** AIM OF THE TASK **
Copy every row below word for word, keeping each line unchanged.

Data items:
********

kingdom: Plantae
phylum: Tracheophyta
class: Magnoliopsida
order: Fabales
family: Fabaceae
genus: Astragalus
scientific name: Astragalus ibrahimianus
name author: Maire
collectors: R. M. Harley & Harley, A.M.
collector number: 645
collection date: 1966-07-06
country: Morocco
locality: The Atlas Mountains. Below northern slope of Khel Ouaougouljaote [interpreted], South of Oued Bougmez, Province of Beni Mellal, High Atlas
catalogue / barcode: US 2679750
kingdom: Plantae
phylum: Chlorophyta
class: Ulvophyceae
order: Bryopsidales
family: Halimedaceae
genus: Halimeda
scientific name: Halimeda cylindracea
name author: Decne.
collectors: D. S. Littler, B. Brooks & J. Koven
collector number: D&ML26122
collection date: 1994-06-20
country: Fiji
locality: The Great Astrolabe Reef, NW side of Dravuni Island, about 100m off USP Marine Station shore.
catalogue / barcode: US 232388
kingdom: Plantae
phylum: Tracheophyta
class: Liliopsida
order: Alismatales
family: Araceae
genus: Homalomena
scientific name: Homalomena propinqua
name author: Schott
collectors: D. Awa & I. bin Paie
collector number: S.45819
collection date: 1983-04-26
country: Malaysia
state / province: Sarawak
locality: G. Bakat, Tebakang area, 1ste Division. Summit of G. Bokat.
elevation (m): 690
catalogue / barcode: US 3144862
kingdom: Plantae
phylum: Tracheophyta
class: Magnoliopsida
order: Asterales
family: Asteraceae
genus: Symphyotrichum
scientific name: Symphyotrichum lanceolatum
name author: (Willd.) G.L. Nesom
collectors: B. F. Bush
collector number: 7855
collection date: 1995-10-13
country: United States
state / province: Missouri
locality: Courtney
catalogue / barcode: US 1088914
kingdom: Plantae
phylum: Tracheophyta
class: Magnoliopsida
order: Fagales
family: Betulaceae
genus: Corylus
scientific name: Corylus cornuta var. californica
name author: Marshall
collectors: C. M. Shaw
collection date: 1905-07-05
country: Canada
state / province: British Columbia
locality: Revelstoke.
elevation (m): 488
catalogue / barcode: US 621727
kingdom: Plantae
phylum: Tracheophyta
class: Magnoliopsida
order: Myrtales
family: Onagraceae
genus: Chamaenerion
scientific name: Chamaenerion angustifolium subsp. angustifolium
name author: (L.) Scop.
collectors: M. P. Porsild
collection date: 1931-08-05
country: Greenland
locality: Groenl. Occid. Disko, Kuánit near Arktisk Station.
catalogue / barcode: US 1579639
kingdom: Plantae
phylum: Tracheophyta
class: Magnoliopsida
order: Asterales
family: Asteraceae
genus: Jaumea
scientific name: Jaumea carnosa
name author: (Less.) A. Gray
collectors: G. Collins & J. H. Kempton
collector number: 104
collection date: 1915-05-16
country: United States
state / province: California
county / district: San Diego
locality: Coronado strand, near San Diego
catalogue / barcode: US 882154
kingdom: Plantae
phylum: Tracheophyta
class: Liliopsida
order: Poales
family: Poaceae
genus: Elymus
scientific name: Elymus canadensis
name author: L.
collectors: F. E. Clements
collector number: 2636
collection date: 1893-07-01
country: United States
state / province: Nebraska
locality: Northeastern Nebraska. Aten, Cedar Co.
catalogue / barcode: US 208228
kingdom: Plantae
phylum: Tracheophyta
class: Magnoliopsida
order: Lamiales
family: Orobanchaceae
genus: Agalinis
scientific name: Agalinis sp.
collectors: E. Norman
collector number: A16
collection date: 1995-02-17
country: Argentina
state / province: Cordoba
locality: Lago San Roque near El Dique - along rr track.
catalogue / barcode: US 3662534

********

** RESULT OF THIS TASK **
kingdom: Plantae
phylum: Tracheophyta
class: Magnoliopsida
order: Fabales
family: Fabaceae
genus: Astragalus
scientific name: Astragalus ibrahimianus
name author: Maire
collectors: R. M. Harley & Harley, A.M.
collector number: 645
collection date: 1966-07-06
country: Morocco
locality: The Atlas Mountains. Below northern slope of Khel Ouaougouljaote [interpreted], South of Oued Bougmez, Province of Beni Mellal, High Atlas
catalogue / barcode: US 2679750
kingdom: Plantae
phylum: Chlorophyta
class: Ulvophyceae
order: Bryopsidales
family: Halimedaceae
genus: Halimeda
scientific name: Halimeda cylindracea
name author: Decne.
collectors: D. S. Littler, B. Brooks & J. Koven
collector number: D&ML26122
collection date: 1994-06-20
country: Fiji
locality: The Great Astrolabe Reef, NW side of Dravuni Island, about 100m off USP Marine Station shore.
catalogue / barcode: US 232388
kingdom: Plantae
phylum: Tracheophyta
class: Liliopsida
order: Alismatales
family: Araceae
genus: Homalomena
scientific name: Homalomena propinqua
name author: Schott
collectors: D. Awa & I. bin Paie
collector number: S.45819
collection date: 1983-04-26
country: Malaysia
state / province: Sarawak
locality: G. Bakat, Tebakang area, 1ste Division. Summit of G. Bokat.
elevation (m): 690
catalogue / barcode: US 3144862
kingdom: Plantae
phylum: Tracheophyta
class: Magnoliopsida
order: Asterales
family: Asteraceae
genus: Symphyotrichum
scientific name: Symphyotrichum lanceolatum
name author: (Willd.) G.L. Nesom
collectors: B. F. Bush
collector number: 7855
collection date: 1995-10-13
country: United States
state / province: Missouri
locality: Courtney
catalogue / barcode: US 1088914
kingdom: Plantae
phylum: Tracheophyta
class: Magnoliopsida
order: Fagales
family: Betulaceae
genus: Corylus
scientific name: Corylus cornuta var. californica
name author: Marshall
collectors: C. M. Shaw
collection date: 1905-07-05
country: Canada
state / province: British Columbia
locality: Revelstoke.
elevation (m): 488
catalogue / barcode: US 621727
kingdom: Plantae
phylum: Tracheophyta
class: Magnoliopsida
order: Myrtales
family: Onagraceae
genus: Chamaenerion
scientific name: Chamaenerion angustifolium subsp. angustifolium
name author: (L.) Scop.
collectors: M. P. Porsild
collection date: 1931-08-05
country: Greenland
locality: Groenl. Occid. Disko, Kuánit near Arktisk Station.
catalogue / barcode: US 1579639
kingdom: Plantae
phylum: Tracheophyta
class: Magnoliopsida
order: Asterales
family: Asteraceae
genus: Jaumea
scientific name: Jaumea carnosa
name author: (Less.) A. Gray
collectors: G. Collins & J. H. Kempton
collector number: 104
collection date: 1915-05-16
country: United States
state / province: California
county / district: San Diego
locality: Coronado strand, near San Diego
catalogue / barcode: US 882154
kingdom: Plantae
phylum: Tracheophyta
class: Liliopsida
order: Poales
family: Poaceae
genus: Elymus
scientific name: Elymus canadensis
name author: L.
collectors: F. E. Clements
collector number: 2636
collection date: 1893-07-01
country: United States
state / province: Nebraska
locality: Northeastern Nebraska. Aten, Cedar Co.
catalogue / barcode: US 208228
kingdom: Plantae
phylum: Tracheophyta
class: Magnoliopsida
order: Lamiales
family: Orobanchaceae
genus: Agalinis
scientific name: Agalinis sp.
collectors: E. Norman
collector number: A16
collection date: 1995-02-17
country: Argentina
state / province: Cordoba
locality: Lago San Roque near El Dique - along rr track.
catalogue / barcode: US 3662534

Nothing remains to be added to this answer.